Of course, hedging early means that I'm going to hedge some times when it will turn out that I didn't need to hedge, and those extra hedges are going to cost me. That means I'll make less in a year. It may mean that, in a few trades, I'll hit my maximum allowable loss right before the markets reverse, when, if I hadn't hedged at all, I wouldn't have hit the loss and could have held on until the trade became profitable. It means that I'm risking overtrading this strategy, a real risk, too.

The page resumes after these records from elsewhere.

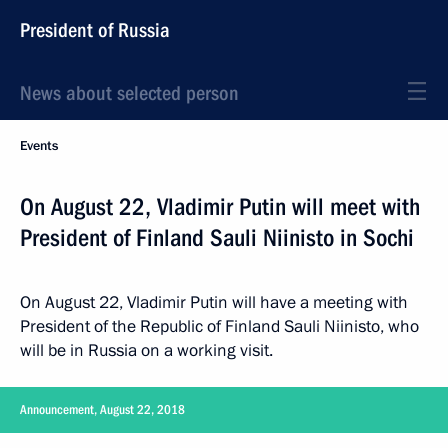
President of Russia
News about selected person
Events
On August 22, Vladimir Putin will meet with
President of Finland Sauli Niinisto in Sochi
On August 22, Vladimir Putin will have a meeting with
President of the Republic of Finland Sauli Niinisto, who
will be in Russia on a working visit.
Announcement, August 22, 2018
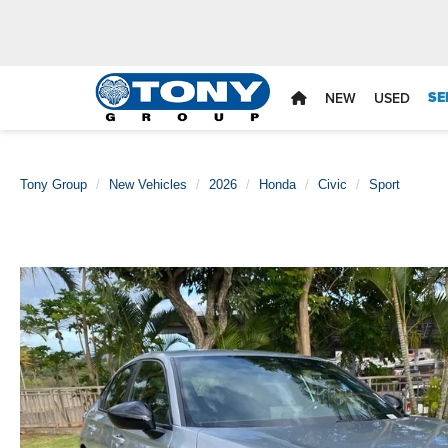
SE
NEW
USED
Tony Group
New Vehicles
2026
Honda
Civic
Sport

Taking a loss isn't the worst thing that can happen, even if you discover that you didn't have to take the loss after all and the trade would have profited. I don't like taking losses. I'm human, and I have all those thoughts that you all have: I'll never make this work, I'm dumb, all those things the rest of you think. I allow myself to feel them for a little while and then I go on. What's worse than taking that loss when it's wise to do so is not taking that loss when you should. You'll luck out a time or two and be glad you escaped, but over the long run your profit and loss and your confidence in yourself as a responsible money maker will suffer. I'm fortunately or unfortunately privy to hearing lots of stories of trades gone wrong, and these last two weeks have been tough as I listened to traders who suffered. I can tell you that those traders who elected to take their losses where they'd planned to do so when they set up the trade felt great relief mixed in with the obvious negative feelings. The markets did this to them, they realized, and iron condors, butterflies, and calendars are just not set up to endure these kinds of whipsawed huge moves. Those who let losses grow too big felt far more damaged, as they had to own some degree of responsibility, as I did in the spring of 2010.

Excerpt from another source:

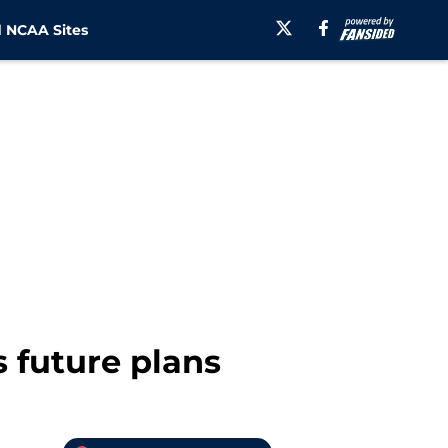
 NCAA Sites
s future plans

As I've been experimenting this last year with new ways to manage my iron condors, my results have suffered as they do with any learning process. We all pay a fee for the learning we do. You better make sure that fee isn't too high, however, especially if the cost is damage to your own confidence, your loved ones' confidence in your reliability, or your health because of sleepless nights and incessant worry. I do worry about those who are currently going through what I did in the spring of 2010, but know that you can recover and the market conditions played a huge part in your losses.

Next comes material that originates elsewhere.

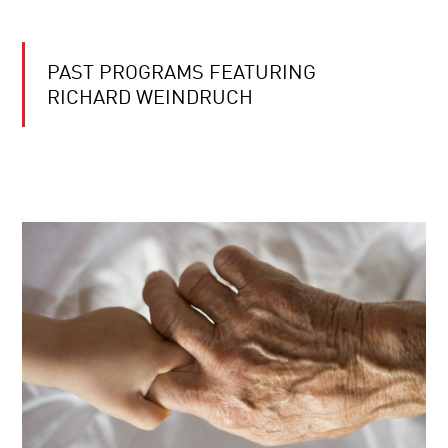
PAST PROGRAMS FEATURING
RICHARD WEINDRUCH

By the way, the article started with the information that I tend to start my iron condors 60-70 days before expiration. I have not begun my October iron condors and may miss my window of opportunity. Oh, well. My reasoning? My platform has undergone an update that has produced such horrendous problems for traders--wrong account numbers, wrong margin calls, blocked trades, inability to sign on--that I don't dare put on iron condors in market conditions like these, knowing that I'm not certain of my ability to adjust them due to the platform problems. My fingers have been itchy all week, but you have to decide how much risk you want to take on when you're trading. I'm not taking on that much risk with iron condors.